1. AI-screening solution
Businesses can leverage AI screening solutions powered by machine learning to screen qualified candidates based on different parameters. This can help calculate qualified hires per open position with a few clicks.
2. Predictive hiring assessments
Software solutions powered by predictive models can process huge datasets from HRMS and performance management systems. Data analysis offers robust hiring assessments that can boost KPIs such as turnover rate, hire quality and cost per hire.
3. Chatbots
Digital assistants engage with candidates, screen them to assess their potential and provide a seamless experience. Chatbots also help users navigate through the application process and replace phone interviews with automated questionnaires to determine the right fit.
4. Digitized reviews
Online platforms like Glassdoor give an insider view of the organization and have altered the way prospects engage with brands based on reviews. Reviews on these platforms include information about the employer brand, workplace culture, compensation and benefits, work-life balance and more. Employers can monitor KPIs such as candidate-job satisfaction level based on the conversations on these sites.
5. Monitor KPIs with an HR dashboard
How do you measure recruitment success?
Whatever your goals are, defining them and tracking recruitment efforts with dashboards is a crucial step.
A recruitment dashboard is a reporting tool to visualize recruiting KPIs and evaluate performance.
They display real-time information to facilitate decision-making and alignment of recruitment activities with ultimate business objectives.

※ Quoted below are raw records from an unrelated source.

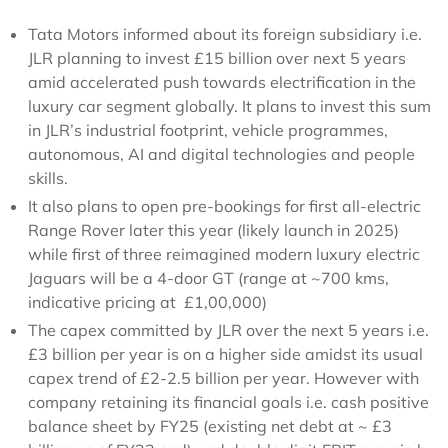
Tata Motors informed about its foreign subsidiary i.e.
JLR planning to invest £15 billion over next 5 years
amid accelerated push towards electrification in the
luxury car segment globally. It plans to invest this sum
in JLR’s industrial footprint, vehicle programmes,
autonomous, AI and digital technologies and people
skills.
It also plans to open pre-bookings for first all-electric
Range Rover later this year (likely launch in 2025)
while first of three reimagined modern luxury electric
Jaguars will be a 4-door GT (range at ~700 kms,
indicative pricing at £1,00,000)
The capex committed by JLR over the next 5 years i.e.
£3 billion per year is on a higher side amidst its usual
capex trend of £2-2.5 billion per year. However with
company retaining its financial goals i.e. cash positive
balance sheet by FY25 (existing net debt at ~ £3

It is a collection of key metrics and captures data related to applicants, hires, recruitment budget, campaigns and more to provide a bird’s eye view of the end-to-end recruitment cycle.

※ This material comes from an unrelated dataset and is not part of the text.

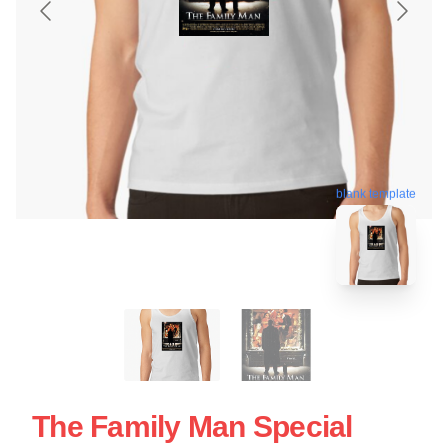
blank template
The Family Man Special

These metrics help organizations reduce costs, source candidates from the best channels and enhance talent acquisition strategies to boost the overall hiring process.
Why is it necessary to have a recruitment dashboard?
- The visual nature of the dashboard empowers users to identify trends, patterns, potential issues and insights.
- It helps users analyze the hiring funnel to see how many candidates traverse from one hiring stage to the next. If you have a low conversion rate, it means you are attracting a high number of unqualified candidates in the first place.
- Users can refine and refurbish their recruitment strategies to reduce costs and hire the best candidates who are likely to remain in the organization for longer. If the current source you are hiring from does not provide qualified candidates, you may choose to advertise vacancies on different job portals.
- Spot issues and resolve them immediately to mitigate the snowball effect.
Moving forward with recruiting KPIs
Once you’ve successfully aligned your human resources KPIs with the organization’s goals, don’t forget to make these steps.
- Conduct regular meetings to review HR KPI progress at both the department and organization level.
- Review with the leadership team to ensure progress is aligning with the company’s strategic plan.
- Evaluate metrics periodically to ensure they are still valid.
- Share your HR metrics and progress with the entire organization to demonstrate the department’s contribution to the strategic goals. It doesn’t have to be complex or take a gargantuan effort to create—it could be something as straightforward as an HR KPI dashboard.
Your next step is to choose the KPIs that will bring the most value to your organization and create your scorecard.